Abstract: We should consider not only controlling disease activity using DMARDs and biologics as a matter of course, but also preventing against joint destruction, in the treatment for rheumatoid arthritis. Although we can indirectly regulate bone erosion via controlling disease activity, the osteoclast-targeting therapy might be more effective to stop joint destruction. We are waiting for new drugs directly targeting osteoclasts, such as OPG which is the natural inhibitor of RANKL, or cathepsin K inhibitor which reduces degeneration of bone matrix.

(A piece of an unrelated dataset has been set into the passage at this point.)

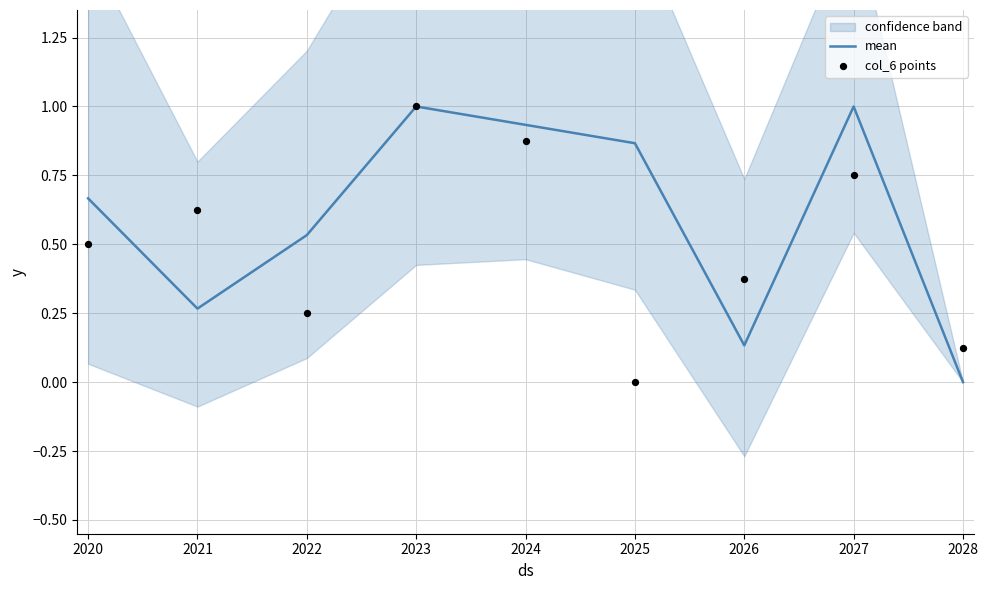

Which category has the lowest value in the mean series?

2028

Okuma-Yoshioka C, Seto H, Kadono Y, Hikita A, Oshima Y, Kurosawa H, Nakamura K, Tanaka S. · Department of Orthopaedic Surgery, Faculty of Medicine, The University of Tokyo, 7-3-1 Hongo, Bunkyo-ku, Tokyo 113-0033, Japan. · Mod Rheumatol. · Pubmed #18437285 No free full text.

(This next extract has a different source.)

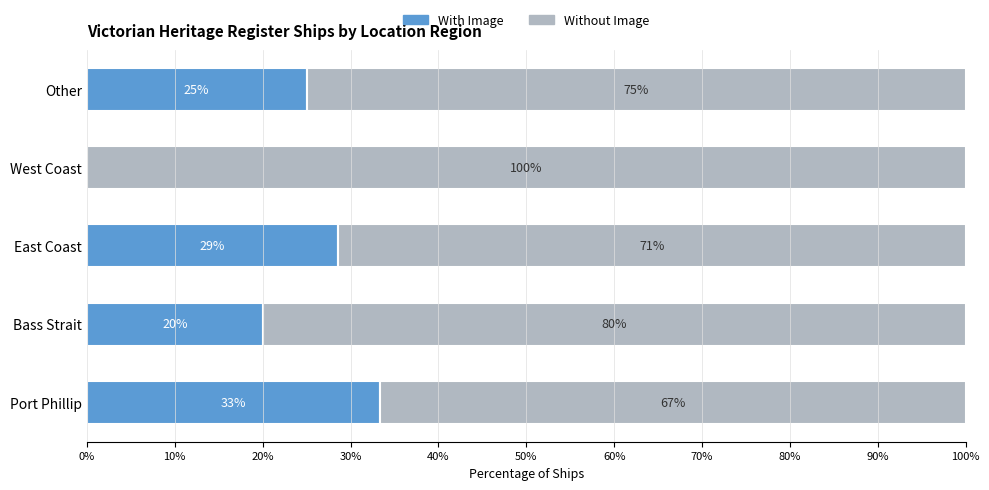

What is the approximate value of With Image at East Coast?

28.6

Abstract: We previously reported that synovial fibroblast-like cells (SFs) can be differentiated into chondrocytes through activin receptor-like kinase (ALK) 3 activation. The aim of this study was to clarify the effect and signaling pathways of tumor necrosis factor (TNF)-alpha on the chondrogenic differentiation of SFs. Primary SFs from patients with rheumatoid arthritis (RA) were treated with recombinant human bone morphogenetic protein-2 or transduced with a constitutively active mutant of the ALK3 gene (ALK3CA) with or without TNF-alpha, and then cultured in pellets. Expression of chondrocyte-specific genes was analyzed by real-time polymerase chain reaction or by histological analysis. Inhibitors of mitogen-activating protein kinase (MAPK) pathways or adenovirus vectors carrying a dominant-negative mutant of the IkappaB kinase 2 gene (AxIKK2DN) were used to analyze the signaling pathways of TNF-alpha. Expression of chondrocyte-specific genes was induced in SFs either by rhBMP-2 treatment or by ALK3CA transduction, which was strongly suppressed by TNF-alpha treatment. TNF-alpha markedly increased the p38 MAPK pathways in SFs, and inhibition of p38 MAPK activation partially restored the inhibitory effect of TNF-alpha on the chondrogenic differentiation of SFs. Combination therapy BMP-2 and anti-TNF-alpha agents especially targeting p38 MAPK might be a good approach to stimulating neochondrogenesis in the damaged joints in RA.

Yamamoto A, Fukuda A, Seto H, Miyazaki T, Kadono Y, Sawada Y, Nakamura I, Katagiri H, Asano T, Tanaka Y, Oda H, Nakamura K, Tanaka S. · University of Tokyo, Tokyo, Japan. · Arthritis Rheum. · Pubmed #13130489 links to  free full text

Abstract: OBJECTIVE: To determine the role of Ras-mediated signaling pathways in synovial cell activation and bone destruction in arthritic joints. METHODS: The E11 rheumatoid synovial cell line and primary synovial fibroblast-like cells (SFCs) from patients with rheumatoid arthritis (RA) were gene-transferred by replication-deficient adenovirus vector carrying the dominant-negative mutant of the ras gene (AxRasDN). The effects of RasDN overexpression on cellular proliferation, interleukin-1 (IL-1)-induced activation of mitogen-activated protein kinases (extracellular signal-regulated kinase [ERK], p38, c-Jun N-terminal kinase [JNK]), and IL-6 production by synovial cells were analyzed. The in vivo effects of Ras inhibition on synovial cell activation and arthritic bone destruction were analyzed by injection of AxRasDN into ankle joints of rats with adjuvant arthritis. RESULTS: AxRasDN markedly reduced the proliferation of RA SFCs. IL-1, a proinflammatory cytokine involved in RA pathology, induced activation of ERK, p38, and JNK in the cells. Adenovirus vector-mediated RasDN overexpression suppressed ERK activation, but not p38 or JNK activation, in SFCs. IL-6 is also an important proinflammatory cytokine, and RasDN inhibited IL-1-induced production of IL-6 by RA SFCs at both the transcriptional and protein levels. Injection of AxRasDN into ankle joints of rats with adjuvant arthritis ameliorated inflammation and suppressed bone destruction in the affected joints. CONCLUSION: Ras-mediated signaling pathways are involved in the activation of RA SFCs and the destruction of bone in arthritic joints, suggesting that inhibition of Ras signaling can be a novel approach for RA treatment that targets both synovial cell activation and bone destruction in the RA joint.